• _BRIEF 1_: In the essay about the adopted oldest daughter, what was K's weight at birth?
• _BRIEF 2_: List every country that the essay about the adopted oldest daughter says K traveled to as a toddler.
• _BRIEF 3_: Reproduce the part of the essay about the adopted oldest daughter that begins at the words "Every argument of" and stops after "is birth order.".

• _SUPPLIED TEXT_:
········

My oldest daughter, K, was born at a healthy 8 lbs. 2 ounces. She outgrows her clothes at dutiful six-month intervals. She gains inches steadily, and at eleven years old, she is already taller than I am. When we adopted K out of foster care, she was already bigger than the baby clothes we had accumulated in anticipation of her homecoming.

An easy and well-adjusted toddler, K accompanied us everywhere—Germany, England, Mexico. She adapted better than most adults would, and met each new experience with joy. I still remember her at twenty months, gazing up at an enormous statue in Berlin of Marx and Lenin and calling, “Hi, boys!” as she waved cheerfully from her stroller.

When K was nearly four, I gave birth to a little girl, and then three years later, we had another baby girl. Our two younger daughters are tiny—fragile, even—next to their hearty big sister. K adores her little sisters, but she also insists I ruined her life by having them. “Everyone fusses over the babies. They’re so smart; they’re so cute. Nobody cares about me.” Her perspective as a resentful oldest sibling mirrors that of millions of other agonized oldest children, with one important exception—she also feels the sting of being the only adopted child.

Every argument of “you love them more” takes on heightened meaning. In an age of parental over-analysis, those words settle with a thud in my stomach and create a terrifying doubt. Do I love the younger girls more? No, the answer comes back. Do I relate to them differently? Yes, but it’s because they are younger, not because they are more loved. This is where it gets confusing for K.

As a function of birth order, K is in a different life phase than our younger daughters. She is much less interested in snuggling and affection, whereas the smaller girls still yearn to be held and carried and coddled. K bats me away laughing if I try to pull her into my lap, behavior that is normal for an 11-year-old.. Even so, it seems she misses the days of being our only baby, and has trouble sorting out how much of it is because she’s adopted and how much of it is birth order.

········

• _SUPPLIED ENTRIES_:
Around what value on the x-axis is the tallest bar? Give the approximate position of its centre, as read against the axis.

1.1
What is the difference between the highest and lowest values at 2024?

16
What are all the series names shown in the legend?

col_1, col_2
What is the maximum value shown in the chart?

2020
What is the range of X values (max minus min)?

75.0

········

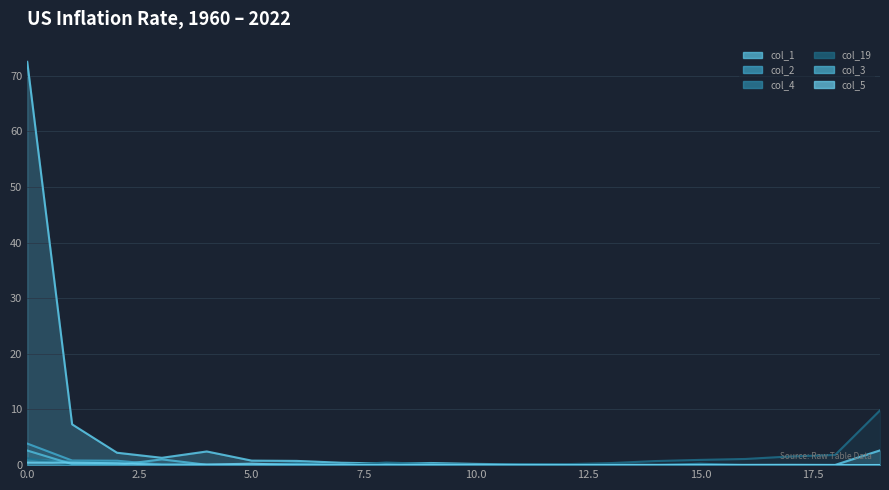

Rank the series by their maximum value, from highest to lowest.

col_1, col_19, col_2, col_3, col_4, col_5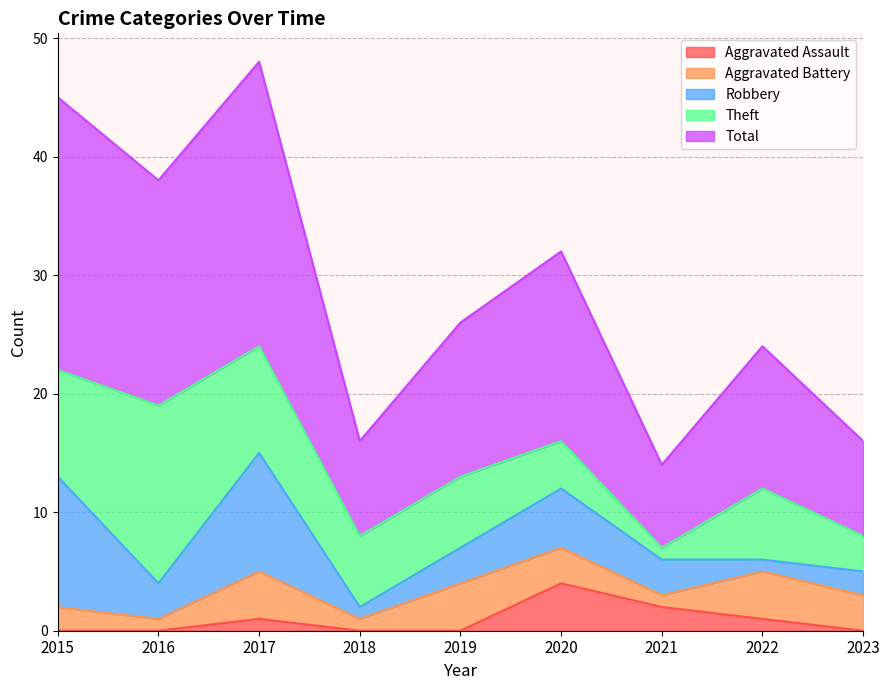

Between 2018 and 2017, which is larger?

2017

········

• _FINAL ANSWER 1_: 8 lbs. 2 ounces

• _FINAL ANSWER 2_: Germany, England, Mexico

• _FINAL ANSWER 3_:
Every argument of “you love them more” takes on heightened meaning. In an age of parental over-analysis, those words settle with a thud in my stomach and create a terrifying doubt. Do I love the younger girls more? No, the answer comes back. Do I relate to them differently? Yes, but it’s because they are younger, not because they are more loved. This is where it gets confusing for K.

As a function of birth order, K is in a different life phase than our younger daughters. She is much less interested in snuggling and affection, whereas the smaller girls still yearn to be held and carried and coddled. K bats me away laughing if I try to pull her into my lap, behavior that is normal for an 11-year-old.. Even so, it seems she misses the days of being our only baby, and has trouble sorting out how much of it is because she’s adopted and how much of it is birth order.